If you've ever wanted to know when search engines like Google crawl your site with out geting E-mail bombed or doing grep, try this perl add-on if you use SSI on your sites. Add this code to your perl script. $database = "/complete_path/site90/html/logs/logs.txt"; $domain = "http://www.domain.com"; $shortdate = `date +"%D %T %Z"`; chop ($shortdate); if ($ENV{'HTTP_USER_AGENT'} =~ /google|msn|yahoo/i) { open (DATABASE,">>$database"); print DATABASE "$ENV{'REMOTE_ADDR'} - $ENV{'HTTP_USER_AGENT'} - $domain$ENV{'REQUEST_URI'} - $shortdate\n"; close(DATABASE); } Code (markup): and create a logs/logs.txt where the database points to. This code will log Google, MSN, and Yahoo on any domain on the same server. Change http-//www.domain.com to the domain that the script is on, or you can make it blank if you only want to log one domain and don't want the http-//www.domain.com part to show up on the log. To only log a certian search engine, use one of these lines. if ($ENV{'HTTP_USER_AGENT'} =~ /google/i) { if ($ENV{'HTTP_USER_AGENT'} =~ /msn/i) { if ($ENV{'HTTP_USER_AGENT'} =~ /yahoo/i) { Or for two search engines.... if ($ENV{'HTTP_USER_AGENT'} =~ /name|name/i) { Example of log. If you make a new site, submit it to Yahoo and MSN. I submited five new sites to them just two days ago, and as the log shows, Yahoo's allready doing some nice crawling on one of them, while the other two bots looked and then left! If you don't get any thing and want to make sure it's working, replace if ($ENV{'HTTP_USER_AGENT'} =~ /google|msn|yahoo/i) { open (DATABASE,">>$database"); print DATABASE "$ENV{'REMOTE_ADDR'} - $ENV{'HTTP_USER_AGENT'} - $domain$ENV{'REQUEST_URI'} - $shortdate\n"; close(DATABASE); } Code (markup): with open (DATABASE,">>$database"); print DATABASE "$ENV{'REMOTE_ADDR'} - $ENV{'HTTP_USER_AGENT'} - $domain$ENV{'REQUEST_URI'} - $shortdate\n"; close(DATABASE); Code (markup): That will log everything. Then change it back after you see logs show up!
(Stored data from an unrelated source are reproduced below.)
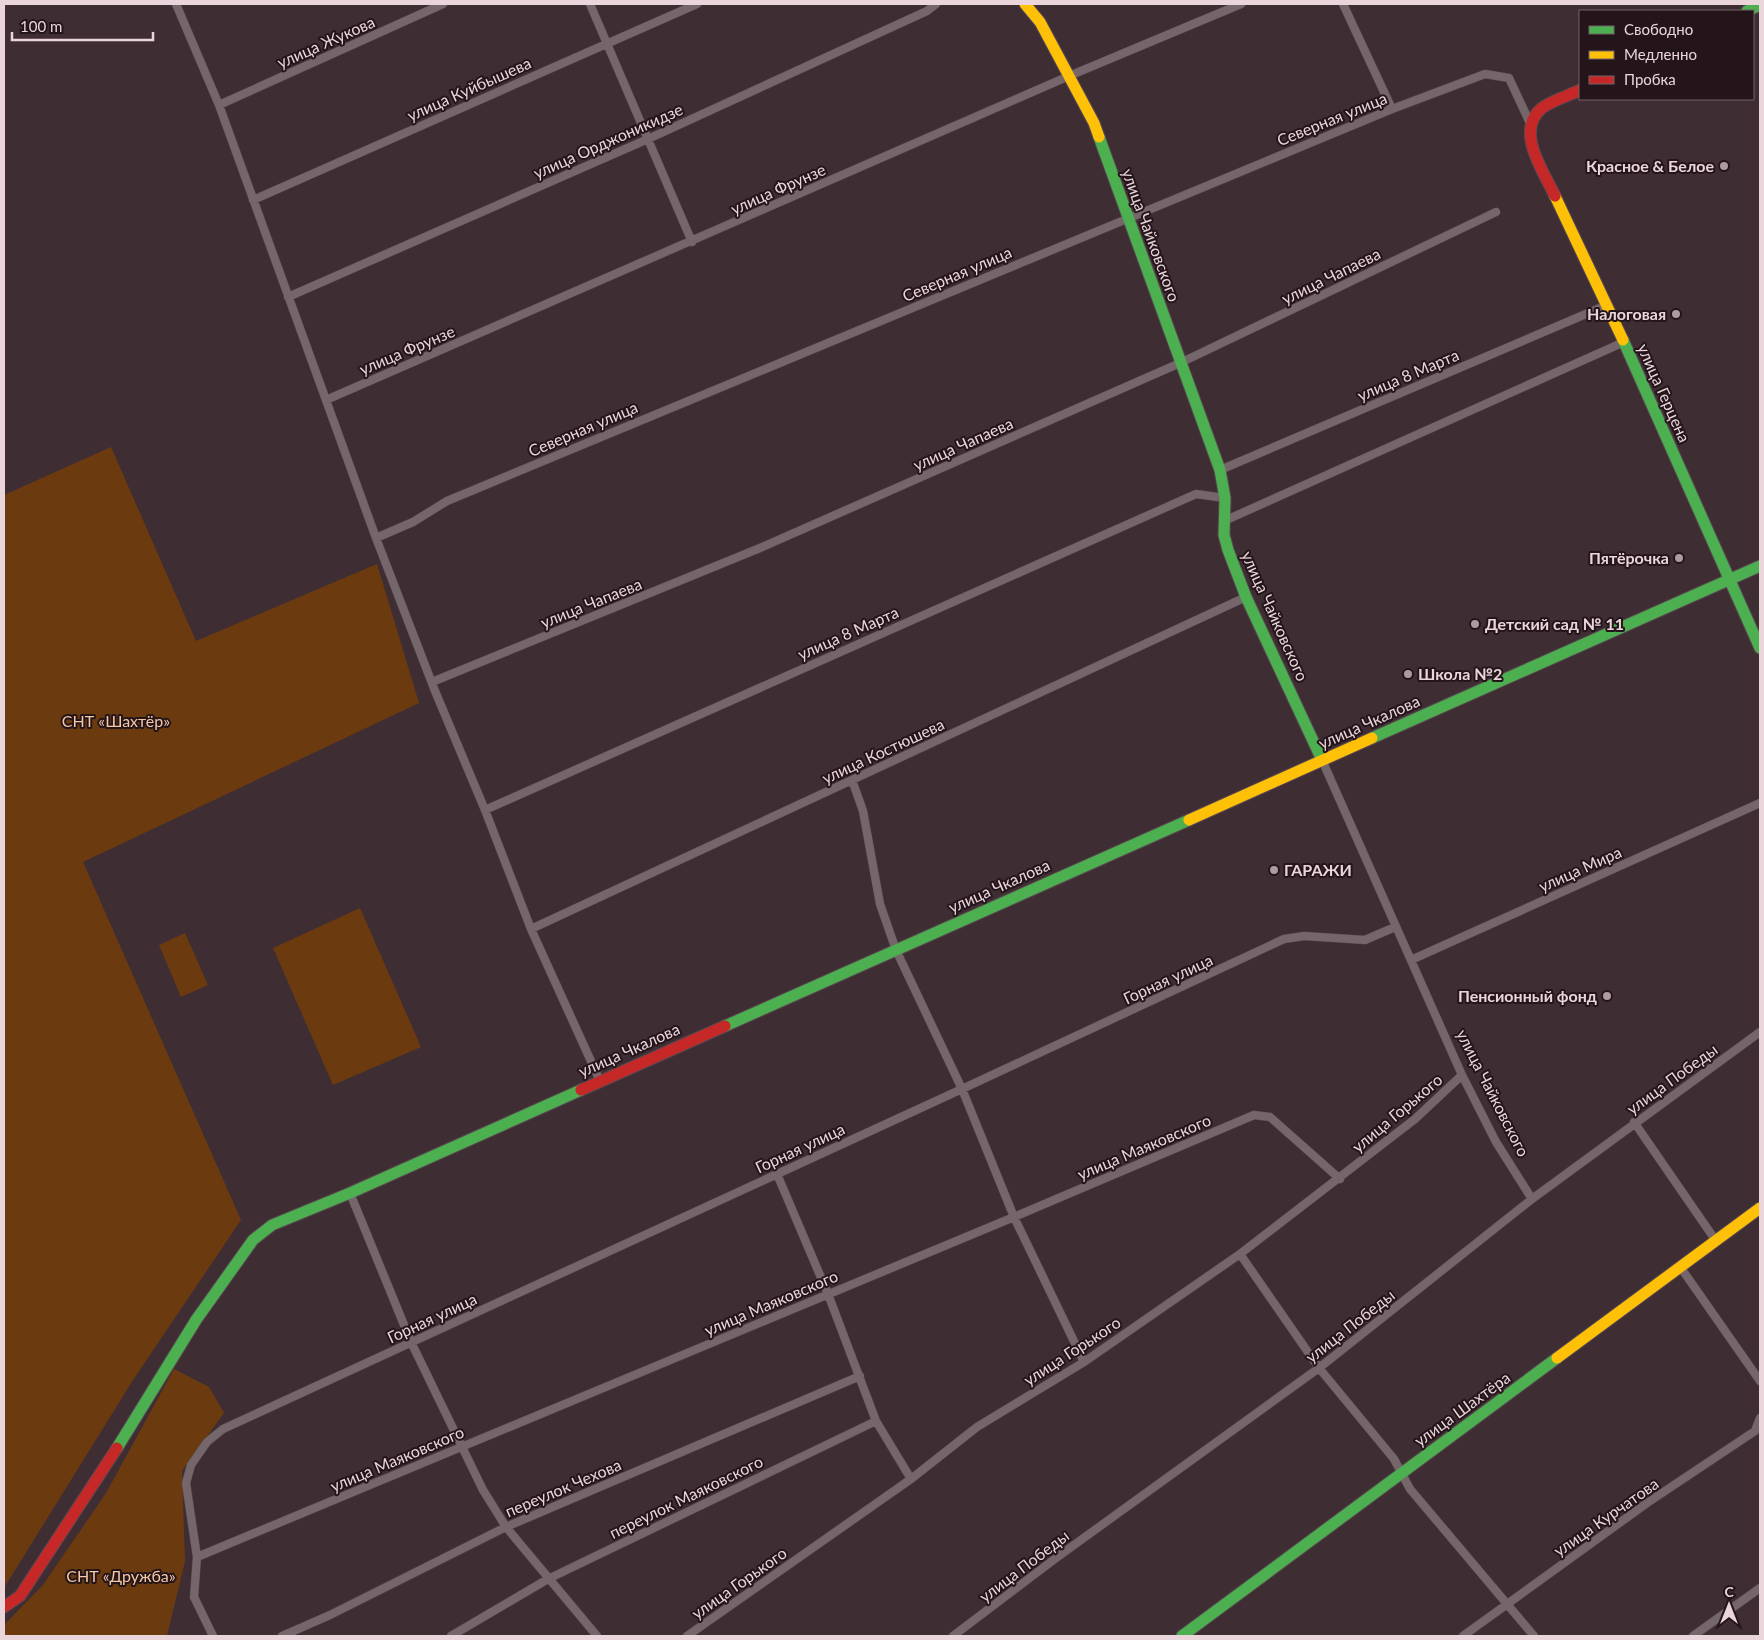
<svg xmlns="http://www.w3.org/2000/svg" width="1764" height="1640" viewBox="0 0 1764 1640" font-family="Lato,sans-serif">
	<rect width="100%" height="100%" fill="#3f2d34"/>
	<!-- green -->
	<path fill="#6b3b0f" d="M111 447 196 641 377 564 419 703 83 862 241 1220 133 1380 4 1588V495Z
		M360 908 421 1047 333 1085 273 948Z
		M185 933 208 985 181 997 159 945Z
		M174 1369 209 1387 224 1413 182 1471 185 1561 167 1636H4V1625L43 1585 106 1493Z"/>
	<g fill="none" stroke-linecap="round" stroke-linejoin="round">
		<!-- street casing -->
		<g stroke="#58494f" stroke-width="9">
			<path id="street" d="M176 4 219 105 376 538 435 691 485 810 531 929 600 1081
				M590 4 692 242
				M1343 4 1392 109
				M219 105 443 4
				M253 200 697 4
				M288 297 648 139 927 11 936 4
				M326 400 1069 76 1241 4
				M1220 470 1607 305
				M1224 521 1624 342
				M376 538 413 522 447 501 1392 109 1485 74 1509 78 1530 123
				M432 682 760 548 1180 363 1496 212
				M1322 760 1462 1075 1496 1142 1532 1199
				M852 780 863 811 880 904 896 950 962 1089 1014 1217 1084 1362
				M485 810 1196 494 1225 498
				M531 929 1246 597
				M1411 960 1760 803
				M1634 1122 1716 1241
				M777 1174 828 1294 876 1421
				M350 1193 411 1342 483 1490 506 1527 597 1636
				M1240 1254 1319 1368 1394 1459 1410 1489 1534 1636
				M1681 1268 1760 1381
				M197 1557 1014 1217 1254 1115 1270 1117 1340 1179
				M213 1636 194 1597 197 1557 186 1483 191 1465 207 1442 223 1429 962 1089 1284 939 1304 936 1365 940 1395 927
				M282 1636 330 1615 506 1527 860 1376
				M451 1636 548 1579 876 1421 911 1479
				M687 1636 911 1479 977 1427 1084 1362 1240 1254 1415 1119 1462 1075
				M953 1636 1056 1558 1319 1368 1532 1199 1760 1032
				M1463 1636 1647 1503 1755 1431 1760 1418
				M1693 1636 1760 1588"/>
		</g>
		<!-- fast casing -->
		<g stroke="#58494f" stroke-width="13">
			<path id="fast" d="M1747 11 1760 5
				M1099 137 1220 470 1225 498 1224 535 1228 550 1246 597 1322 760
				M1623 340 1760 648
				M1372 738 1760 566
				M725 1026 1189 820
				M117 1448 196 1320 253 1240 272 1225 350 1193 581 1090
				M1182 1636 1557 1358"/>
		</g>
		<!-- slow casing -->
		<g stroke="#58494f" stroke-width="13">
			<path id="slow" d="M1025 4 1040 22 1094 123 1099 137
				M1555 196 1623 340
				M1189 820 1372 738
				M1557 1358 1760 1208"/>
		</g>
		<!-- jam casing -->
		<g stroke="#58494f" stroke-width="13">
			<path id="jam" d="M1555 196C1544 172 1514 131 1542 108 1553 100 1568 96 1580 90
				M581 1090 725 1026
				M4 1607 20 1596 117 1448"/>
		</g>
		<!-- street -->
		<use href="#street" stroke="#75666b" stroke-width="8"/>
		<!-- fast -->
		<use href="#fast" stroke="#4caf50" stroke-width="11"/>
		<!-- slow -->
		<use href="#slow" stroke="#ffc107" stroke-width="11"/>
		<!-- jam -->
		<use href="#jam" stroke="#c62828" stroke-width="11"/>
	</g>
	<!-- markers -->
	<g fill="#ae9aa1" stroke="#23151a" stroke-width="2">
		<circle cx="1724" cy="166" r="5"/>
		<circle cx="1676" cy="314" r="5"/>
		<circle cx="1679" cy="558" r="5"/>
		<circle cx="1475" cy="624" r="5"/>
		<circle cx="1408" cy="674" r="5"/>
		<circle cx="1274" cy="870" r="5"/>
		<circle cx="1607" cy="996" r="5"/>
	</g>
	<g text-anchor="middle" stroke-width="4" stroke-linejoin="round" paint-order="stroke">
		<!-- street labels -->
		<g font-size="16" fill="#ead5db" stroke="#23151a">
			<text transform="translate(326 42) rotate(-24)" y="6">улица Жукова</text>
			<text transform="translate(469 89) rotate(-24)" y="6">улица Куйбышева</text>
			<text transform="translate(1332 119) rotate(-22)" y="6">Северная улица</text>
			<text transform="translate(608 141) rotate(-24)" y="6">улица Орджоникидзе</text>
			<text transform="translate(778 189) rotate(-24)" y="6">улица Фрунзе</text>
			<text transform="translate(1151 235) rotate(70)" y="6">улица Чайковского</text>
			<text transform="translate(957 274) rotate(-23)" y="6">Северная улица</text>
			<text transform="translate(1331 276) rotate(-26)" y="6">улица Чапаева</text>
			<text transform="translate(407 350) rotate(-23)" y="6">улица Фрунзе</text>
			<text transform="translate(1408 375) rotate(-23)" y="6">улица 8 Марта</text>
			<text transform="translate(1664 393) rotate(66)" y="6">улица Герцена</text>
			<text transform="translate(583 429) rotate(-23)" y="6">Северная улица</text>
			<text transform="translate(963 444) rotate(-24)" y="6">улица Чапаева</text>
			<text transform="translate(591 603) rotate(-22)" y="6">улица Чапаева</text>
			<text transform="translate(1275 616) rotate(66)" y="6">улица Чайковского</text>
			<text transform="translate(848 633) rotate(-24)" y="6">улица 8 Марта</text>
			<text transform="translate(1369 722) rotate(-24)" y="6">улица Чкалова</text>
			<text transform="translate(883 751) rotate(-25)" y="6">улица Костюшева</text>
			<text transform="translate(1580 869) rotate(-24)" y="6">улица Мира</text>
			<text transform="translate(999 886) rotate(-24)" y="6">улица Чкалова</text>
			<text transform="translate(1168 979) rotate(-25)" y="6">Горная улица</text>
			<text transform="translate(629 1050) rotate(-24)" y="6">улица Чкалова</text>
			<text transform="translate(1672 1079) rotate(-36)" y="6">улица Победы</text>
			<text transform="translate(1493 1093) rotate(63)" y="6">улица Чайковского</text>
			<text transform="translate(1397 1113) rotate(-40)" y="6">улица Горького</text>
			<text transform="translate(1144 1147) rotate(-23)" y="6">улица Маяковского</text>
			<text transform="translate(800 1148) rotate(-25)" y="6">Горная улица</text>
			<text transform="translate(771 1303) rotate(-23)" y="6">улица Маяковского</text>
			<text transform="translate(432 1318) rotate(-25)" y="6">Горная улица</text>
			<text transform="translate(1350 1326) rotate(-38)" y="6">улица Победы</text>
			<text transform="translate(1072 1351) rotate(-33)" y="6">улица Горького</text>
			<text transform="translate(1462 1409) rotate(-36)" y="6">улица Шахтёра</text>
			<text transform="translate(397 1459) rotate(-23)" y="6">улица Маяковского</text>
			<text transform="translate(563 1488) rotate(-23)" y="6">переулок Чехова</text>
			<text transform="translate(686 1497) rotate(-26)" y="6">переулок Маяковского</text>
			<text transform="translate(1606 1517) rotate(-35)" y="6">улица Курчатова</text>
			<text transform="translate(1024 1566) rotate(-37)" y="6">улица Победы</text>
			<text transform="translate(739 1583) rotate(-35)" y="6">улица Горького</text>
		</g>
		<!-- poi labels -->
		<g font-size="16" font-weight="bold" fill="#ead5db" stroke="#23151a" text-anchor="end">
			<text x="1714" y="172">Красное &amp; Белое</text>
			<text x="1666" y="320">Налоговая</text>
			<text x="1669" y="564">Пятёрочка</text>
			<text x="1485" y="630" text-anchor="start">Детский сад № 11</text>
			<text x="1418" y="680" text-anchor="start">Школа №2</text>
			<text x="1284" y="876" text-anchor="start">ГАРАЖИ</text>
			<text x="1597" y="1002">Пенсионный фонд</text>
		</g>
		<!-- park labels -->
		<g font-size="16" fill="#f6c7a4" stroke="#23151a">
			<text x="116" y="727">СНТ «Шахтёр»</text>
			<text x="121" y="1582">СНТ «Дружба»</text>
		</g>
	</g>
	<!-- border -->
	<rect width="1764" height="1640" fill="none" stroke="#ead5db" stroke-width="10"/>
	<!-- legend -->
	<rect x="1579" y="10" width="175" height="90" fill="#23151a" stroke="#736267"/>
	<rect x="1589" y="26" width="25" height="8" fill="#4caf50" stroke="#736267"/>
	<text x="1624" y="35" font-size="15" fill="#ead5db">Свободно</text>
	<rect x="1589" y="51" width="25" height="8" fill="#ffc107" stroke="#736267"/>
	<text x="1624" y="60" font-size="15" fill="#ead5db">Медленно</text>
	<rect x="1589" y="76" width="25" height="8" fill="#c62828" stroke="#736267"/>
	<text x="1624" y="85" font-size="15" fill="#ead5db">Пробка</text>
	<!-- north arrow -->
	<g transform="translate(1729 1605)" stroke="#23151a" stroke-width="4" paint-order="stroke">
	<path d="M0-4L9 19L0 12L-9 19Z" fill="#ead5db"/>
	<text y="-8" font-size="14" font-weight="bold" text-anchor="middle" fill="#ead5db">С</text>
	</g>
	<!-- scale -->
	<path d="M12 32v8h141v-8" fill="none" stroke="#ead5db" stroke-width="2.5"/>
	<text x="20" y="32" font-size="15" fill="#ead5db" stroke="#23151a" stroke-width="4" paint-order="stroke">100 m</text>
</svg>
interesting post, I feel like there must be an easier way to do this though. Maybe an entry in the httpd.conf file or something..
If placing some code in a CGI file, geting the two lines right, and making the text file is not easy, then nothing is!!!! To empty the logs.txt file, in the same directory as the log.txt file, create a log.php file with <? $file = fopen("logs.txt","w"); fclose($file); echo"File empty"; ?> Code (markup): Go to that file and the log file will be emptied.